YOUR ASSIGNMENT:
Leave out every picture, then transcribe the rest of the listing exactly.

DATA EXTRACT:
--------------------------------------------------
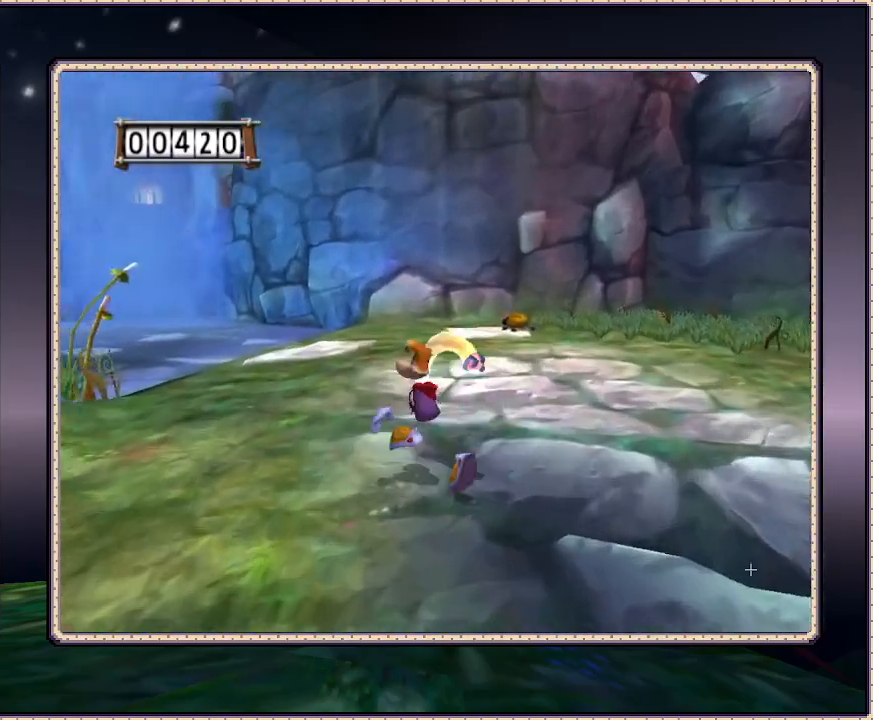
{"buttons": ["SQUARE", "DPAD_UP", "DPAD_RIGHT"], "events": [[417, "DPAD_RIGHT", "down"]]}
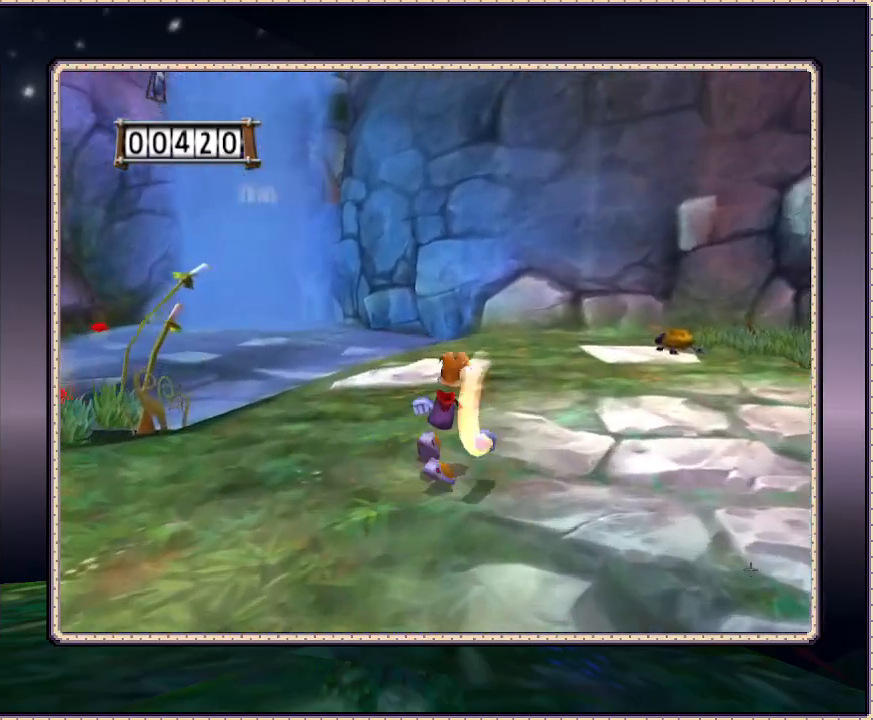
{"buttons": ["SQUARE", "DPAD_RIGHT"], "events": [[333, "DPAD_UP", "up"]]}
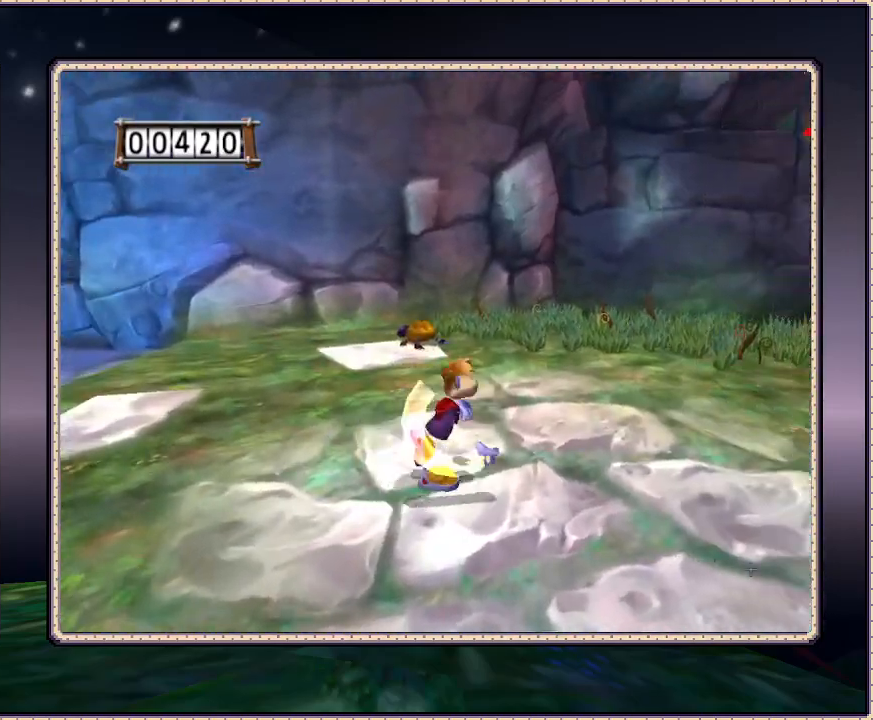
{"buttons": ["SQUARE", "DPAD_UP", "DPAD_RIGHT"], "events": [[267, "DPAD_UP", "down"]]}
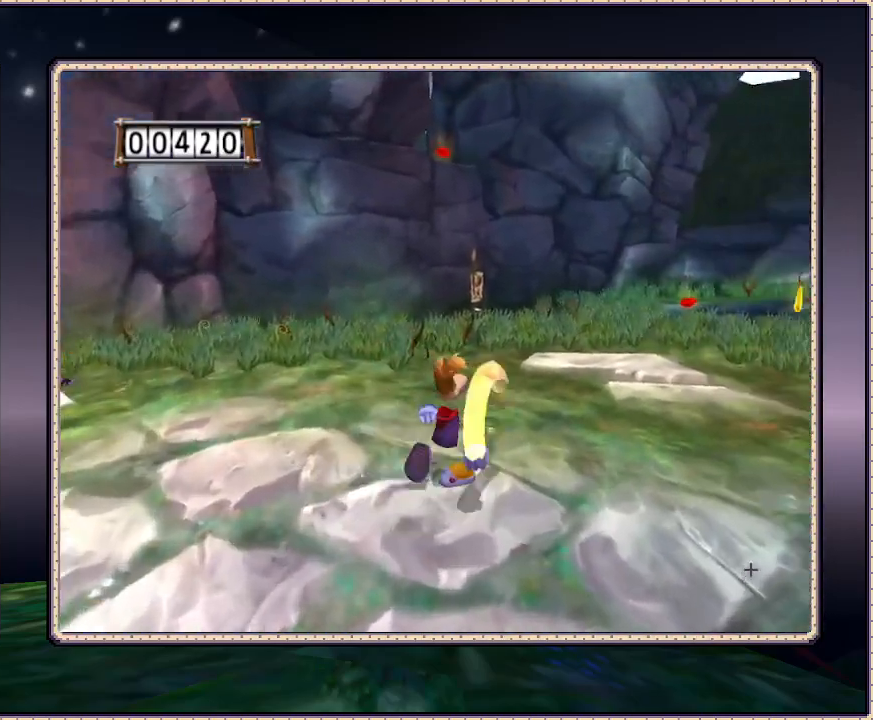
{"buttons": ["SQUARE", "DPAD_UP"], "events": [[17, "DPAD_RIGHT", "up"]]}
--------------------------------------------------
ANSWER SECTION:
{"buttons": ["SQUARE", "DPAD_UP", "DPAD_RIGHT"], "events": [[417, "DPAD_RIGHT", "down"]]}
{"buttons": ["SQUARE", "DPAD_RIGHT"], "events": [[333, "DPAD_UP", "up"]]}
{"buttons": ["SQUARE", "DPAD_UP", "DPAD_RIGHT"], "events": [[267, "DPAD_UP", "down"]]}
{"buttons": ["SQUARE", "DPAD_UP"], "events": [[17, "DPAD_RIGHT", "up"]]}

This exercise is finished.